Pentad analysis of compartment dynamics upon release of cells from prometaphase arrest. A Cis-pentads for time points after release from prometaphase arrest. B Cis-by-distance-pentads at time points after release from prometaphase arrest. C Quantification of compartment strength

Fig. 4

Pentad analysis of compartment dynamics during embryonic development. A Cis-pentads for several consecutive stages of mouse embryo development: PN5 zygotes, 2- and 8-cell embryos and inner cell mass from blastocysts (ICM). B Cis-pentads for gametes (sperm and oocytes arrested in metaphase of meiosis II) and developing mouse embryos constructed for maternal and paternal genomes separately. C Quantification of compartment strength for different types of compartment interactions

Conclusions

Pentad is a simple tool that allows one to analyse chromatin compartments based on a Hi-C matrix and compartment signal only. Our results demonstrate the tool’s utility for quantitative analysis of A/B compartments and tracing the changes of the average compartment structure at different genomic scales in various biological conditions. It is fast and easy to use, and it provides reliable results, and this makes Pentad a useful tool for analysing the impact of various factors on the 3D genome organization. We anticipate that Pentad could simplify data interpretation and stimulate formulating novel hypotheses to understand the mechanisms underlying chromatin compartments formation, and would be used for the analysis of A/B compartment structure in a wide range of biological conditions and model systems.

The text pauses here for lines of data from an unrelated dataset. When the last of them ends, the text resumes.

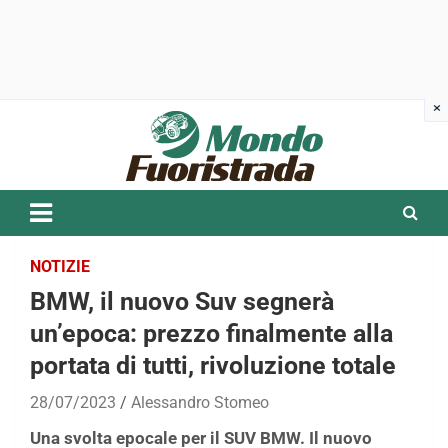
Skip
to
content
NOTIZIE
BMW, il nuovo Suv segnerà
un’epoca: prezzo finalmente alla
portata di tutti, rivoluzione totale
28/07/2023
Alessandro Stomeo
Una svolta epocale per il SUV BMW. Il nuovo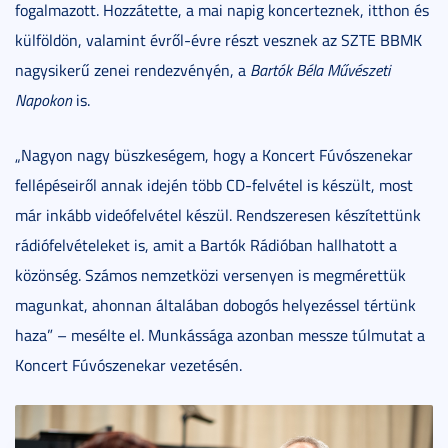
fogalmazott. Hozzátette, a mai napig koncerteznek, itthon és
külföldön, valamint évről-évre részt vesznek az SZTE BBMK
nagysikerű zenei rendezvényén, a
Bartók Béla Művészeti
Napokon
is.
„Nagyon nagy büszkeségem, hogy a Koncert Fúvószenekar
fellépéseiről annak idején több CD-felvétel is készült, most
már inkább videófelvétel készül. Rendszeresen készítettünk
rádiófelvételeket is, amit a Bartók Rádióban hallhatott a
közönség. Számos nemzetközi versenyen is megmérettük
magunkat, ahonnan általában dobogós helyezéssel tértünk
haza” – mesélte el. Munkássága azonban messze túlmutat a
Koncert Fúvószenekar vezetésén.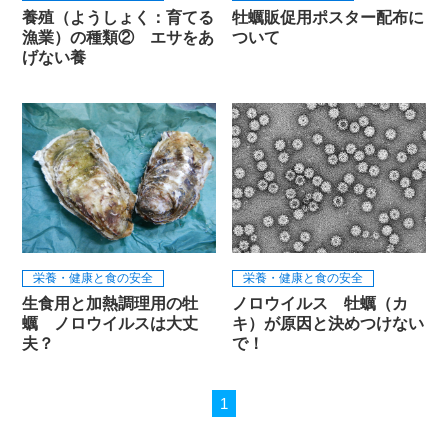
養殖（ようしょく：育てる
牡蠣販促用ポスター配布に
漁業）の種類② エサをあ
ついて
げない養
栄養・健康と食の安全
栄養・健康と食の安全
生食用と加熱調理用の牡
ノロウイルス 牡蠣（カ
蠣 ノロウイルスは大丈
キ）が原因と決めつけない
夫？
で！
1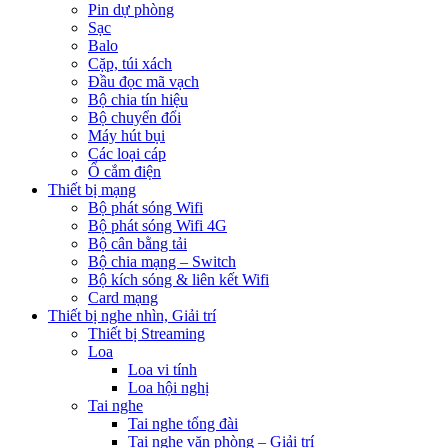
Pin dự phòng
Sạc
Balo
Cặp, túi xách
Đầu đọc mã vạch
Bộ chia tín hiệu
Bộ chuyển đổi
Máy hút bụi
Các loại cáp
Ổ cắm điện
Thiết bị mạng
Bộ phát sóng Wifi
Bộ phát sóng Wifi 4G
Bộ cân bằng tải
Bộ chia mạng – Switch
Bộ kích sóng & liên kết Wifi
Card mạng
Thiết bị nghe nhìn, Giải trí
Thiết bị Streaming
Loa
Loa vi tính
Loa hội nghị
Tai nghe
Tai nghe tổng đài
Tai nghe văn phòng – Giải trí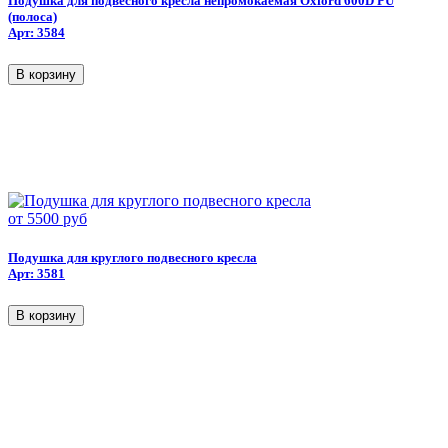
Подушка для подвесного кресла непромокаемая Oxford 600D PU
(полоса)
Арт: 3584
от
5500 руб
Подушка для круглого подвесного кресла
Арт: 3581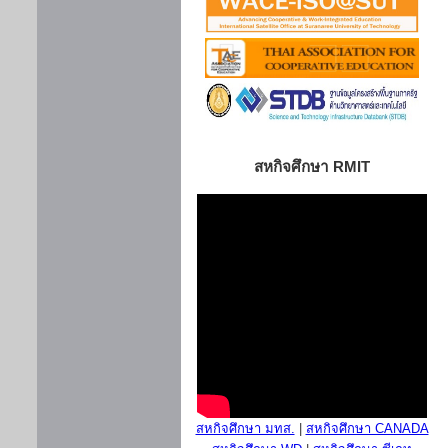
สหกิจศึกษา RMIT
สหกิจศึกษา มทส.
|
สหกิจศึกษา CANADA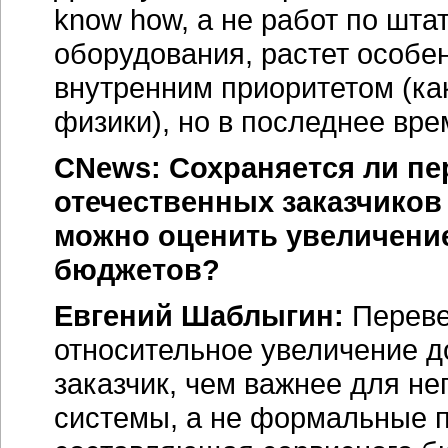
know how, а не работ по шта
оборудования, растет особен
внутренним приоритетом (ка
физики), но в последнее вре
CNews: Сохраняется ли пе
отечественных заказчиков
можно оценить увеличение
бюджетов?
Евгений Шаблыгин:
Переве
относительное увеличение д
заказчик, чем важнее для н
системы, а не формальные п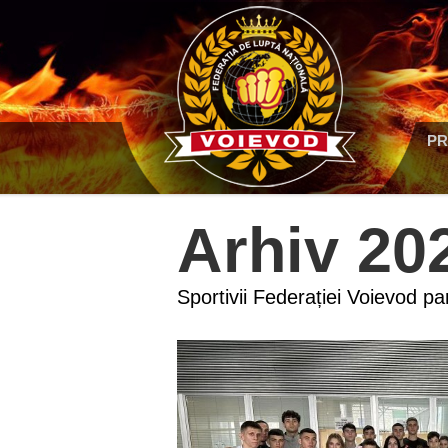
PR
Arhiv 20
Sportivii Federației Voievod p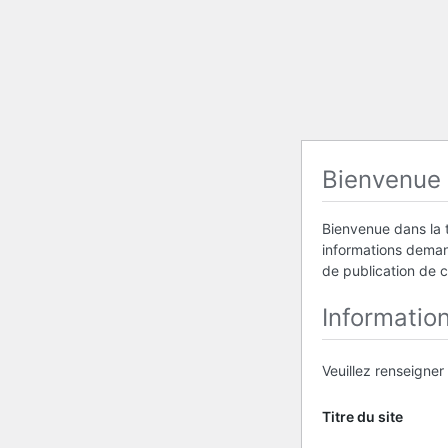
Bienvenue
Bienvenue dans la t
informations demand
de publication de 
Informatio
Veuillez renseigner
Titre du site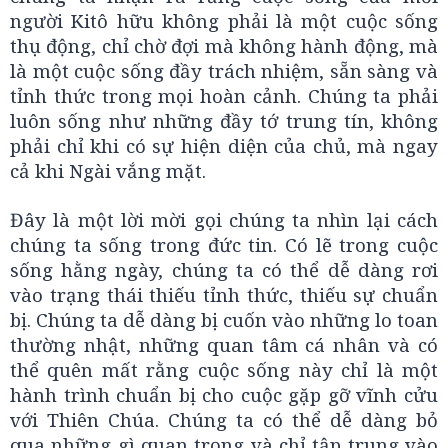
người Kitô hữu không phải là một cuộc sống
thụ động, chỉ chờ đợi mà không hành động, mà
là một cuộc sống đầy trách nhiệm, sẵn sàng và
tỉnh thức trong mọi hoàn cảnh. Chúng ta phải
luôn sống như những đầy tớ trung tín, không
phải chỉ khi có sự hiện diện của chủ, mà ngay
cả khi Ngài vắng mặt.
Đây là một lời mời gọi chúng ta nhìn lại cách
chúng ta sống trong đức tin. Có lẽ trong cuộc
sống hằng ngày, chúng ta có thể dễ dàng rơi
vào trạng thái thiếu tỉnh thức, thiếu sự chuẩn
bị. Chúng ta dễ dàng bị cuốn vào những lo toan
thường nhật, những quan tâm cá nhân và có
thể quên mất rằng cuộc sống này chỉ là một
hành trình chuẩn bị cho cuộc gặp gỡ vĩnh cửu
với Thiên Chúa. Chúng ta có thể dễ dàng bỏ
qua những gì quan trọng và chỉ tập trung vào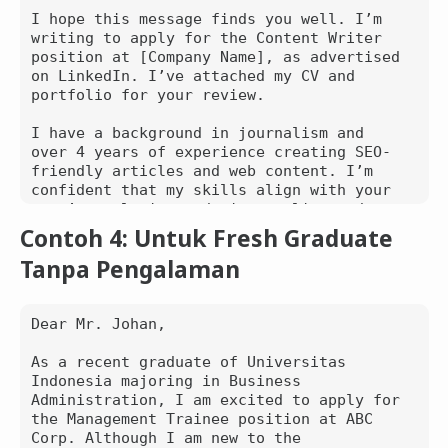
I hope this message finds you well. I’m 
writing to apply for the Content Writer 
position at [Company Name], as advertised 
on LinkedIn. I’ve attached my CV and 
portfolio for your review.

I have a background in journalism and 
over 4 years of experience creating SEO-
friendly articles and web content. I’m 
confident that my skills align with your 
team’s goals in producing quality and 
engaging content.

Contoh 4: Untuk Fresh Graduate
Tanpa Pengalaman
Please feel free to reach out if you need 
any additional info. I’d be happy to 
discuss further in an interview.

Dear Mr. Johan,

Best regards,  

Rian Saputra  

As a recent graduate of Universitas 
[Phone Number]  

Indonesia majoring in Business 
[Email Address]

Administration, I am excited to apply for 
the Management Trainee position at ABC 
Corp. Although I am new to the 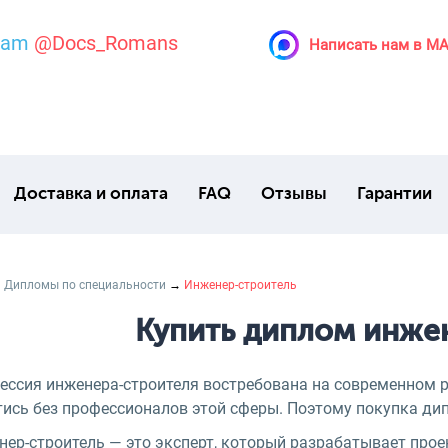
ram
@Docs_Romans
Написать нам в M
Доставка и оплата
FAQ
Отзывы
Гарантии
→
Дипломы по специальности
→
Инженер-строитель
Купить диплом инже
ессия инженера-строителя востребована на современном ры
тись без профессионалов этой сферы. Поэтому покупка ди
ер-строитель — это эксперт, который разрабатывает проек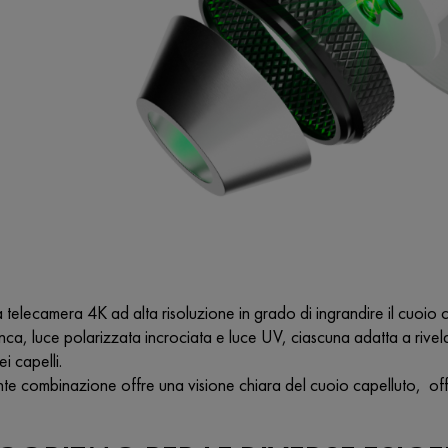
 telecamera 4K ad alta risoluzione in grado di ingrandire il cuoio c
anca, luce polarizzata incrociata e luce UV, ciascuna adatta a rivela
i capelli.
e combinazione offre una visione chiara del cuoio capelluto, offr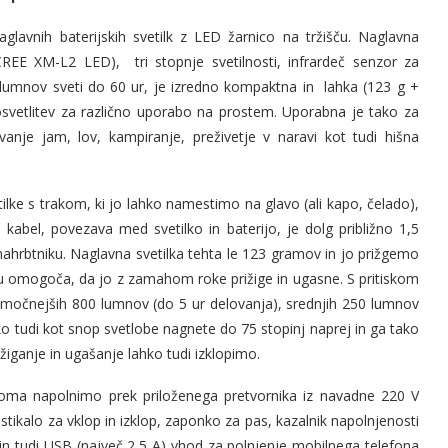
glavnih baterijskih svetilk z LED žarnico na tržišču. Naglavna
REE XM-L2 LED), tri stopnje svetilnosti, infrardeč senzor za
5h lumnov sveti do 60 ur, je izredno kompaktna in lahka (123 g +
osvetlitev za različno uporabo na prostem. Uporabna je tako za
ovanje jam, lov, kampiranje, preživetje v naravi kot tudi hišna
ilke s trakom, ki jo lahko namestimo na glavo (ali kapo, čelado),
i kabel, povezava med svetilko in baterijo, je dolg približno 1,5
nahrbtniku. Naglavna svetilka tehta le 123 gramov in jo prižgemo
ku omogoča, da jo z zamahom roke prižige in ugasne. S pritiskom
ajmočnejših 800 lumnov (do 5 ur delovanja), srednjih 250 lumnov
hko tudi kot snop svetlobe nagnete do 75 stopinj naprej in ga tako
ižiganje in ugašanje lahko tudi izklopimo.
lnoma napolnimo prek priloženega pretvornika iz navadne 220 V
 stikalo za vklop in izklop, zaponko za pas, kazalnik napolnjenosti
n tudi USB (največ 2,5 A) vhod za polnjenje mobilnega telefona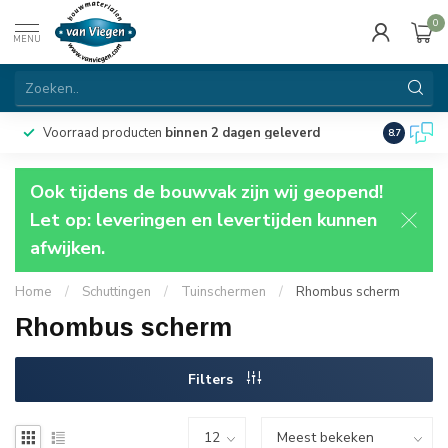
0
MENU
Voorraad producten
binnen 2 dagen geleverd
Particulie
8.7
Ook tijdens de bouwvak zijn wij geopend!
Let op: leveringen en levertijden kunnen
afwijken.
Home
/
Schuttingen
/
Tuinschermen
/
Rhombus scherm
Rhombus scherm
Filters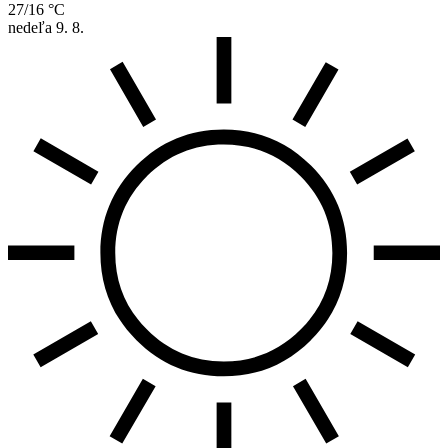
27/16 °C
nedeľa
9. 8.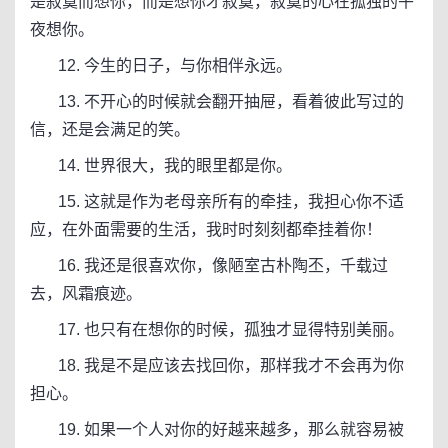
是寂寞而想你，而是想你才寂寞，寂寞的心在孤独的午
夜想你。
12. 今生的日子，与你相伴永远。
13. 不开心的时候就会翻开抽屉，看着彼此写过的
信，还是会满足的笑。
14. 世界很大，我的眼里都是你。
15. 这就是作为老母亲所有的牵挂，我担心你不适
应，在外面需要的生活，我时时刻刻都牵挂着你！
16. 我还是很喜欢你，像陋室古朴陶丕，千载过
去，风霜痕迹。
17. 也只有在想你的时候，孤独才显得特别美丽。
18. 我是不是应该去找回你，那样我才不会再为你
担心。
19. 如果一个人对你的好越来越多，那么就容易被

Availability and requirements

Project name: Pentad.

Project home page: https://github.com/magnitov/pentad.

Operating system(s): Platform independent.

Programming language: Python.

Other requirements: conda.

License: MIT License.

Any restrictions to use by non-academics: None.

Additional file 1. Supplementary Information: Supplementary Methods, Figure S1 with Pentad technical performance assessment, and Table S1 with a list of available tools for the pile-up analysis of Hi-C features.